Meğer, kafatasıma doldurup doldurup içtiğim düşüncelerimin vardığı kıyı ölüm imiş… Günlerdir lâl olan dilim dudaklarımın ardında gömülü; dışarıda mevsim bahara yeltenmiş, bende vakit hazan. Erken batmış güneş dünyamda. Sabrı basmaya uğraş vermiyorum yüreğime artık. Acelesi kalmadı çünkü zamanımın…
Herkes suskun. Susmaya durmuş elim, kolum, ayağım… Gözlerim kana boyanmış. Meğer kanıma susamış hayat. Bunca zaman peşi sıra koşturduğum hakikat restini çekti. Mide bulantısı kibrim, kaf dağındaki gururumu zir-ü zeber etti. Birbirine dolanırken ümitler, vaatler, çelme taktıkları yine ben oldum. Ve dünyanın göbeğinde, ellerimde faniliğimle kalakaldım. Şimdi dostlarım buna rağmen sorarlar: “Satırların neye varır? Hangi kıyıya uzanır yelkenlerimiz?”
Sormayın!!!
Anlama boğmak için sakin ruhlarınızı, çekiştirmeyin kelamlarımı. Ben ölüyorum diyorum!!!
Ciğerlerimin ayaz kokusu bastırıyor ölü nefesleri. Hayalim ise sevdamı tutukladı. Hiçbir zaman dünyama gelmeyecek çocukların gözlerine mil çekti. Gölge adamdan, bir lahza bile kalmadı hafızamda. En başa döndü kaset; kayıtlar suya gömüldü. Beklentilerim çarmıhta asılı kaldı. Sökemedim çivilerini çelimsiz parmaklarımla.

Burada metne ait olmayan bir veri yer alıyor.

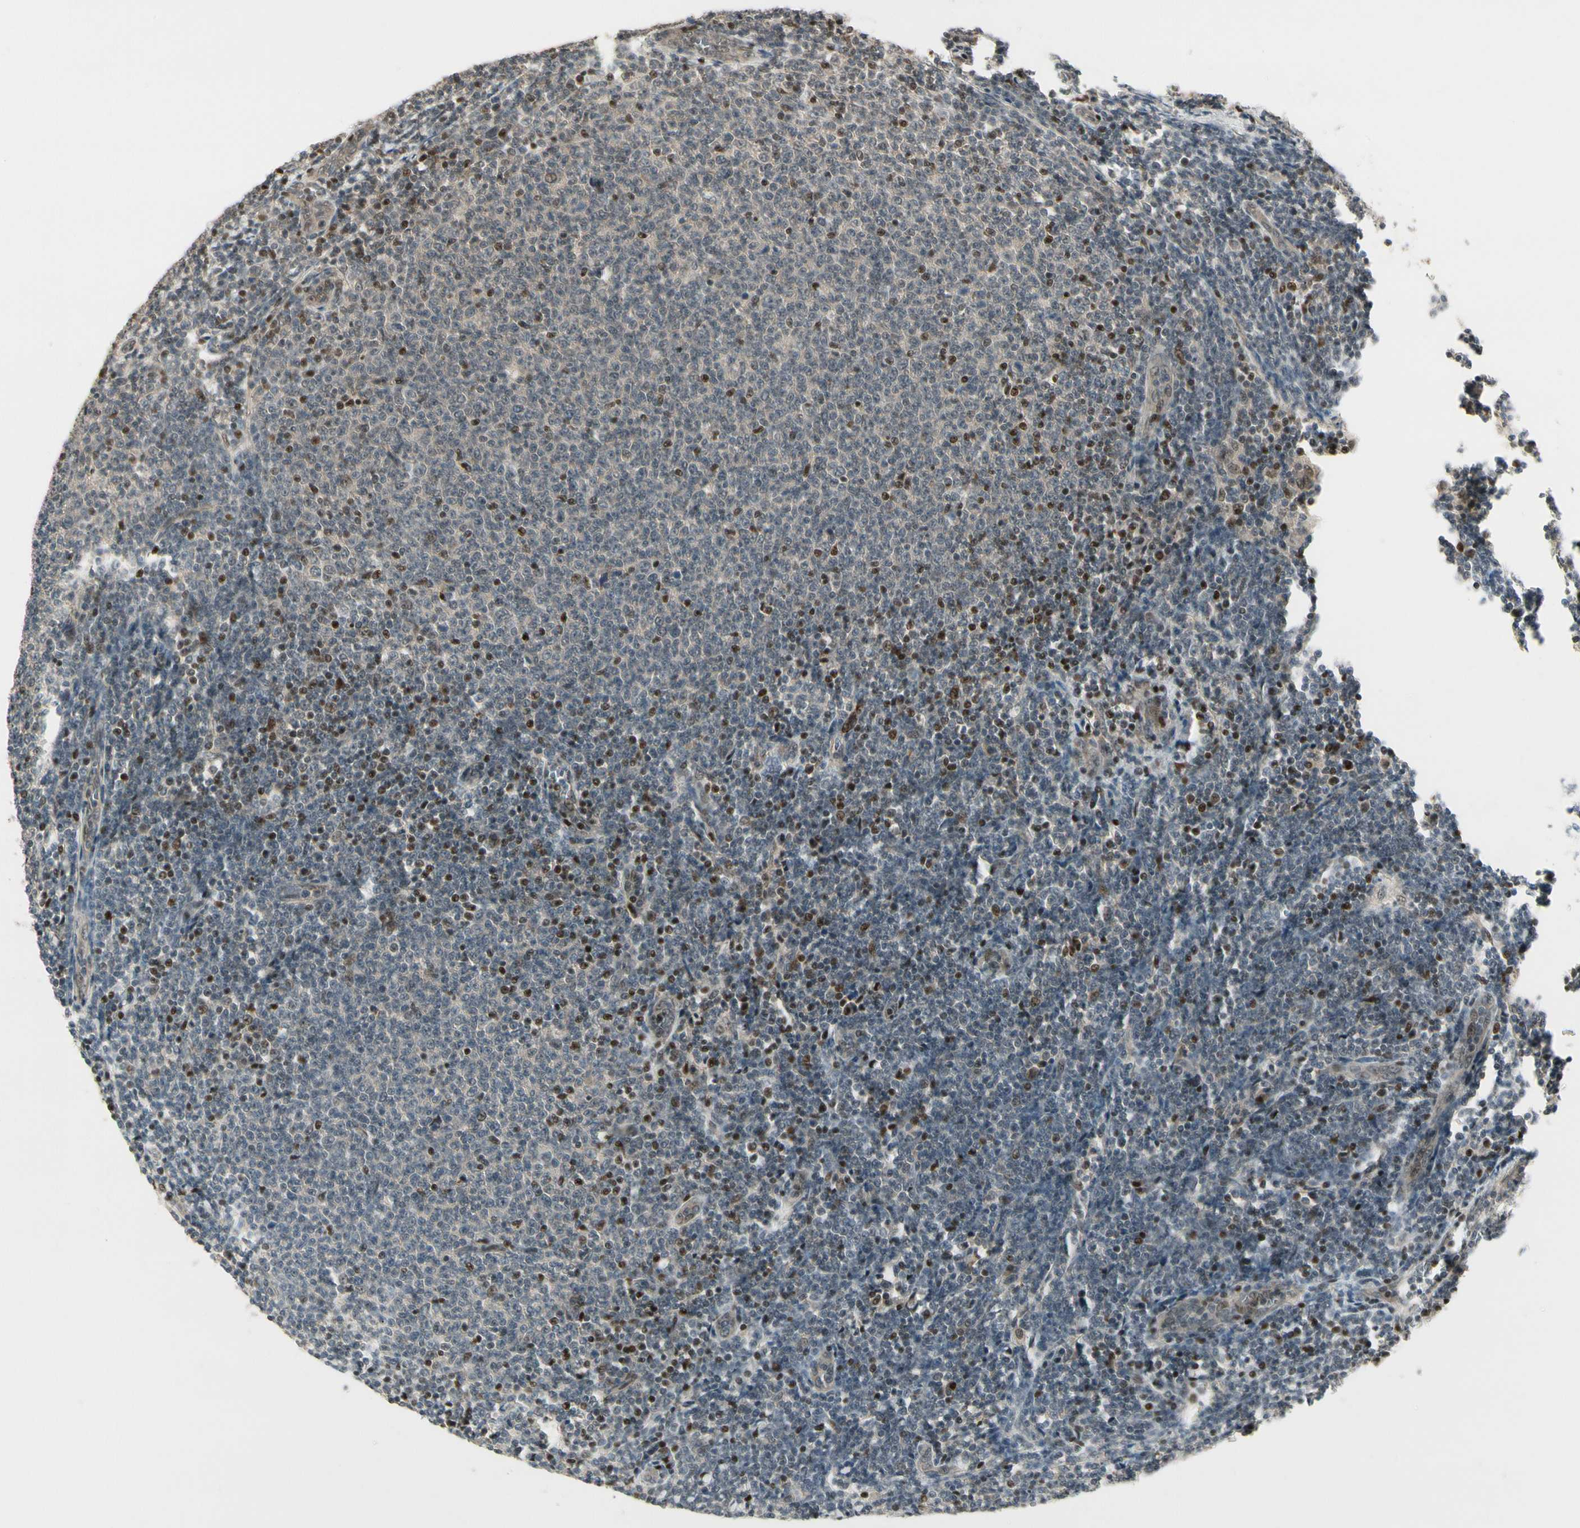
{"staining": {"intensity": "negative", "quantity": "none", "location": "none"}, "tissue": "lymphoma", "cell_type": "Tumor cells", "image_type": "cancer", "snomed": [{"axis": "morphology", "description": "Malignant lymphoma, non-Hodgkin's type, Low grade"}, {"axis": "topography", "description": "Lymph node"}], "caption": "An immunohistochemistry (IHC) micrograph of lymphoma is shown. There is no staining in tumor cells of lymphoma.", "gene": "CDK11A", "patient": {"sex": "male", "age": 66}}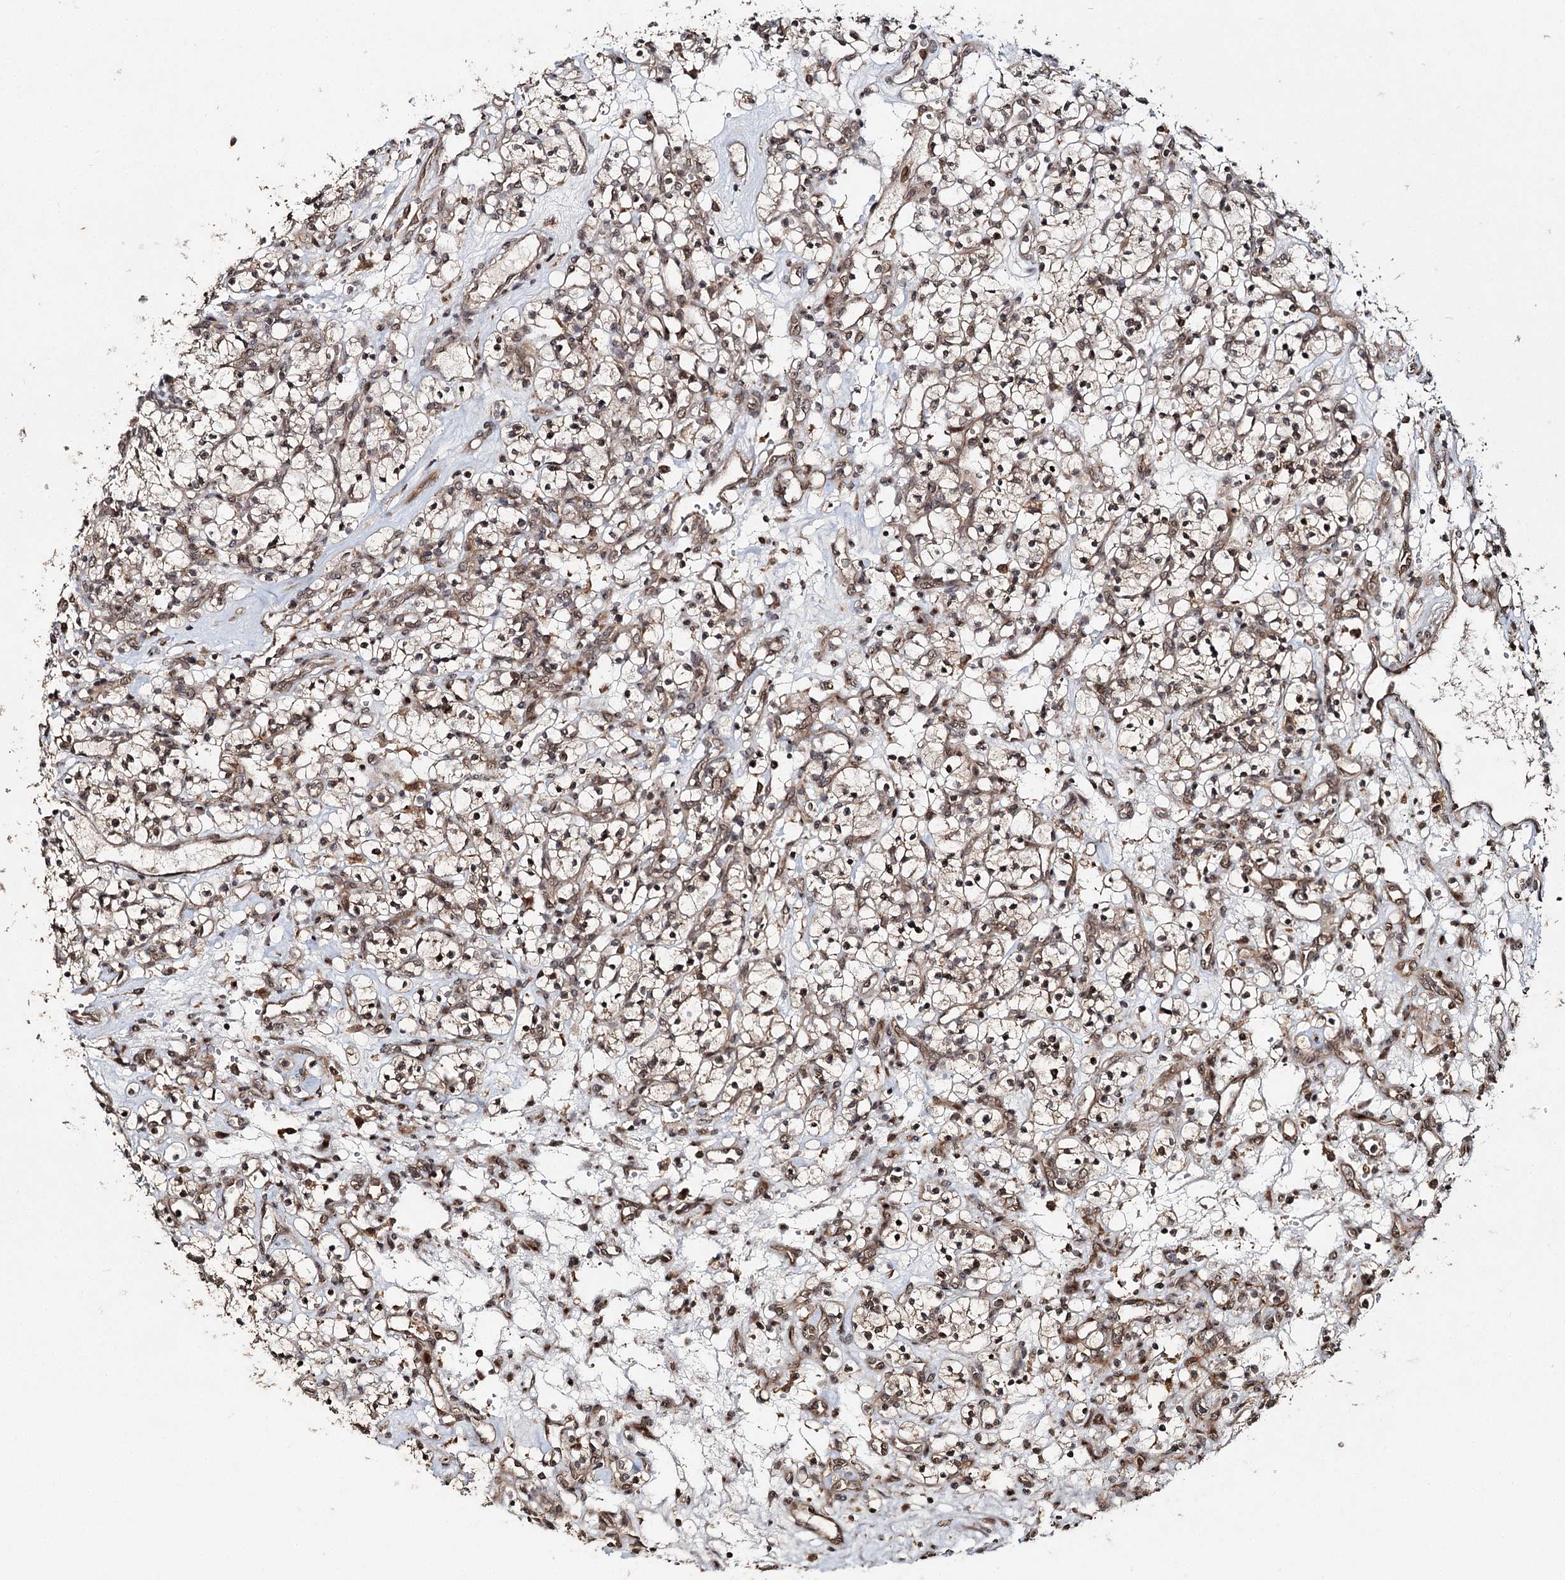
{"staining": {"intensity": "weak", "quantity": ">75%", "location": "cytoplasmic/membranous,nuclear"}, "tissue": "renal cancer", "cell_type": "Tumor cells", "image_type": "cancer", "snomed": [{"axis": "morphology", "description": "Adenocarcinoma, NOS"}, {"axis": "topography", "description": "Kidney"}], "caption": "Human renal cancer stained with a brown dye shows weak cytoplasmic/membranous and nuclear positive expression in about >75% of tumor cells.", "gene": "ZNRF3", "patient": {"sex": "female", "age": 57}}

Tiktakları tuttu zangoç; zaman geçmiyor artık. Bineceğim vasıtanın kapısı ise şimdi aralandı. Yani; bir ölü parmakları arasından tuşlara dökülenleri ardında bıraktı.
Bu bir vedadır…
Dünyama gelmemiş kızımın gözlerine ELVEDA!
Yıkıntı emanetin sahibine ELVEDA!
Elmacık kemiklerimde gömülü anamın gözyaşlarına ELVEDA!
Bir fotoğraf karesinde yamalı kalan yeğene, amcaya ELVEDA!
Kardeşimin yıpranan ses tellerine, dedemin umursamazlığına ELVEDA!
Bana akıl veren akıl sahiplerine ELVEDA!
Tabutumun üstünde gezinen hayata, bana rağmen dönen dünyaya ELVEDA!
Yaşayamadan ölen bana ELVEDA!
Ben ölüyorum; çünkü GİDİYORUM!
Ben ölüyorum; çünkü halâ YAŞIYORUM…!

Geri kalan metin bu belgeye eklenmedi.